» TASK GOAL
Only the pictures are to be dropped, and the rest of the data should be copied exactly.

[Saved data entries]
--*--
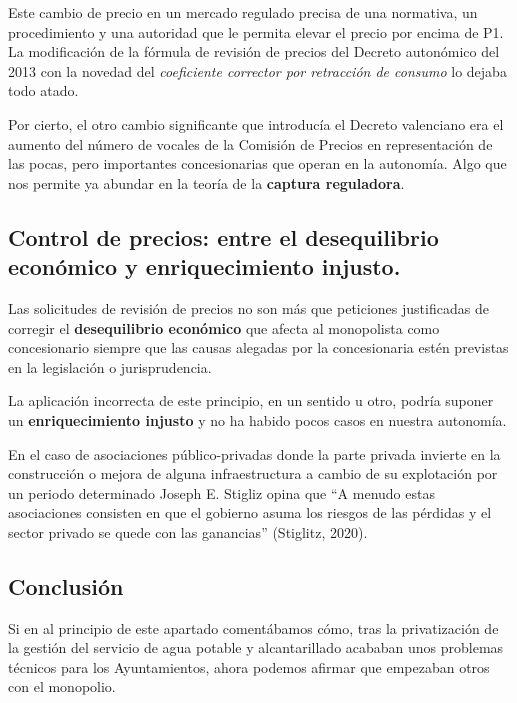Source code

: \documentclass[
]{article}
\begin{document}
Este cambio de precio en un mercado regulado precisa de una normativa,
un procedimiento y una autoridad que le permita elevar el precio por
encima de P1. La modificación de la fórmula de revisión de precios del
Decreto autonómico del 2013 con la novedad del \emph{coeficiente
corrector por retracción de consumo} lo dejaba todo atado.

Por cierto, el otro cambio significante que introducía el Decreto
valenciano era el aumento del número de vocales de la Comisión de
Precios en representación de las pocas, pero importantes concesionarias
que operan en la autonomía. Algo que nos permite ya abundar en la teoría
de la \textbf{captura reguladora}.

\hypertarget{control-de-precios-entre-el-desequilibrio-econuxf3mico-y-enriquecimiento-injusto.}{%
\subsection{Control de precios: entre el desequilibrio económico y
enriquecimiento
injusto.}\label{control-de-precios-entre-el-desequilibrio-econuxf3mico-y-enriquecimiento-injusto.}}

Las solicitudes de revisión de precios no son más que peticiones
justificadas de corregir el \textbf{desequilibrio económico} que afecta
al monopolista como concesionario siempre que las causas alegadas por la
concesionaria estén previstas en la legislación o jurisprudencia.

La aplicación incorrecta de este principio, en un sentido u otro, podría
suponer un \textbf{enriquecimiento injusto} y no ha habido pocos casos
en nuestra autonomía.

En el caso de asociaciones público-privadas donde la parte privada
invierte en la construcción o mejora de alguna infraestructura a cambio
de su explotación por un periodo determinado Joseph E. Stigliz opina que
``A menudo estas asociaciones consisten en que el gobierno asuma los
riesgos de las pérdidas y el sector privado se quede con las ganancias''
(Stiglitz, 2020).

\hypertarget{conclusiuxf3n-1}{%
\subsection*{Conclusión}\label{conclusiuxf3n-1}}

Si en al principio de este apartado comentábamos cómo, tras la
privatización de la gestión del servicio de agua potable y
alcantarillado acababan unos problemas técnicos para los Ayuntamientos,
ahora podemos afirmar que empezaban otros con el monopolio.
\end{document}

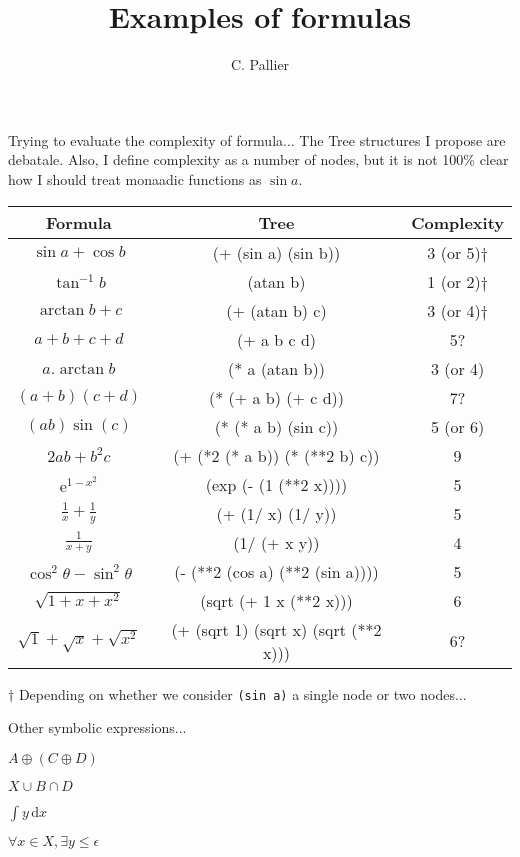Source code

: \documentclass{article}
\begin{document}
\title{Examples of formulas}
\author{C. Pallier}
\maketitle

Trying to evaluate the complexity of formula... 
The Tree structures I propose are debatale. Also, I define complexity as a number of nodes, but it is not 100\% clear how I should treat monaadic functions as $\sin a$.

\setlength{\tabcolsep}{18pt}

\begin{tabular}{ccc}
Formula             & Tree                         & Complexity \\ \hline

$ \sin a + \cos b $ & (+ (sin a) (sin b))     & 3 (or 5)$\dag$ \\

$\tan^{-1} b$       & (atan b)                & 1 (or 2)$\dag$\\

$\arctan b + c$     & (+ (atan b) c)          & 3 (or 4)$\dag$\\

$a + b + c + d$     & (+ a b c d)         & 5? \\

$ a . \arctan b $   & (* a (atan b))      & 3 (or 4)\\

$ (a+b)(c+d) $      & (* (+ a b) (+ c d))  & 7? \\

$ (ab)\sin(c) $     & (* (* a b) (sin c)) & 5 (or 6)\\

$ 2ab + b^2 c $     & (+ (*2 (* a b)) (* (**2 b) c)) & 9\\

$ \mathrm{e}^{1-x^2} $ & (exp (- (1 (**2 x)))) & 5\\

$ \frac{1}{x}+\frac{1}{y} $ & (+ (1/ x) (1/ y)) & 5\\

$ \frac{1}{x+y} $ & (1/ (+ x y)) & 4\\

$ \cos^2 \theta - \sin^2 \theta $ & (- (**2 (cos a) (**2 (sin a)))) & 5 \\ 

$ \sqrt{1+x+x^2} $ & (sqrt (+ 1 x (**2 x))) &  6 \\

$ \sqrt{1}+\sqrt{x}+\sqrt{x^2}$ & (+ (sqrt 1) (sqrt x) (sqrt (**2 x))) & 6?\\
\hline

\end{tabular}
$\dag$ Depending on whether we consider \texttt{(sin a)} a single node or two nodes...


Other symbolic expressions...


$ A \oplus (C \oplus D) $

$ X \cup B \cap D $

$ \int y\, \mathrm{d}x$

$ \forall x \in X, \exists y \leq \epsilon$
\end{document}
--*--
» OUTPUT BELOW
Source code

: \documentclass[
]{article}
\begin{document}
Este cambio de precio en un mercado regulado precisa de una normativa,
un procedimiento y una autoridad que le permita elevar el precio por
encima de P1. La modificación de la fórmula de revisión de precios del
Decreto autonómico del 2013 con la novedad del \emph{coeficiente
corrector por retracción de consumo} lo dejaba todo atado.

Por cierto, el otro cambio significante que introducía el Decreto
valenciano era el aumento del número de vocales de la Comisión de
Precios en representación de las pocas, pero importantes concesionarias
que operan en la autonomía. Algo que nos permite ya abundar en la teoría
de la \textbf{captura reguladora}.

\hypertarget{control-de-precios-entre-el-desequilibrio-econuxf3mico-y-enriquecimiento-injusto.}{%
\subsection{Control de precios: entre el desequilibrio económico y
enriquecimiento
injusto.}\label{control-de-precios-entre-el-desequilibrio-econuxf3mico-y-enriquecimiento-injusto.}}

Las solicitudes de revisión de precios no son más que peticiones
justificadas de corregir el \textbf{desequilibrio económico} que afecta
al monopolista como concesionario siempre que las causas alegadas por la
concesionaria estén previstas en la legislación o jurisprudencia.

La aplicación incorrecta de este principio, en un sentido u otro, podría
suponer un \textbf{enriquecimiento injusto} y no ha habido pocos casos
en nuestra autonomía.

En el caso de asociaciones público-privadas donde la parte privada
invierte en la construcción o mejora de alguna infraestructura a cambio
de su explotación por un periodo determinado Joseph E. Stigliz opina que
``A menudo estas asociaciones consisten en que el gobierno asuma los
riesgos de las pérdidas y el sector privado se quede con las ganancias''
(Stiglitz, 2020).

\hypertarget{conclusiuxf3n-1}{%
\subsection*{Conclusión}\label{conclusiuxf3n-1}}

Si en al principio de este apartado comentábamos cómo, tras la
privatización de la gestión del servicio de agua potable y
alcantarillado acababan unos problemas técnicos para los Ayuntamientos,
ahora podemos afirmar que empezaban otros con el monopolio.
\end{document}

Source code

: \documentclass{article}
\begin{document}
\title{Examples of formulas}
\author{C. Pallier}
\maketitle

Trying to evaluate the complexity of formula... 
The Tree structures I propose are debatale. Also, I define complexity as a number of nodes, but it is not 100\% clear how I should treat monaadic functions as $\sin a$.

\setlength{\tabcolsep}{18pt}

\begin{tabular}{ccc}
Formula             & Tree                         & Complexity \\ \hline

$ \sin a + \cos b $ & (+ (sin a) (sin b))     & 3 (or 5)$\dag$ \\

$\tan^{-1} b$       & (atan b)                & 1 (or 2)$\dag$\\

$\arctan b + c$     & (+ (atan b) c)          & 3 (or 4)$\dag$\\

$a + b + c + d$     & (+ a b c d)         & 5? \\

$ a . \arctan b $   & (* a (atan b))      & 3 (or 4)\\

$ (a+b)(c+d) $      & (* (+ a b) (+ c d))  & 7? \\

$ (ab)\sin(c) $     & (* (* a b) (sin c)) & 5 (or 6)\\

$ 2ab + b^2 c $     & (+ (*2 (* a b)) (* (**2 b) c)) & 9\\

$ \mathrm{e}^{1-x^2} $ & (exp (- (1 (**2 x)))) & 5\\

$ \frac{1}{x}+\frac{1}{y} $ & (+ (1/ x) (1/ y)) & 5\\

$ \frac{1}{x+y} $ & (1/ (+ x y)) & 4\\

$ \cos^2 \theta - \sin^2 \theta $ & (- (**2 (cos a) (**2 (sin a)))) & 5 \\ 

$ \sqrt{1+x+x^2} $ & (sqrt (+ 1 x (**2 x))) &  6 \\

$ \sqrt{1}+\sqrt{x}+\sqrt{x^2}$ & (+ (sqrt 1) (sqrt x) (sqrt (**2 x))) & 6?\\
\hline

\end{tabular}
$\dag$ Depending on whether we consider \texttt{(sin a)} a single node or two nodes...


Other symbolic expressions...


$ A \oplus (C \oplus D) $

$ X \cup B \cap D $

$ \int y\, \mathrm{d}x$

$ \forall x \in X, \exists y \leq \epsilon$
\end{document}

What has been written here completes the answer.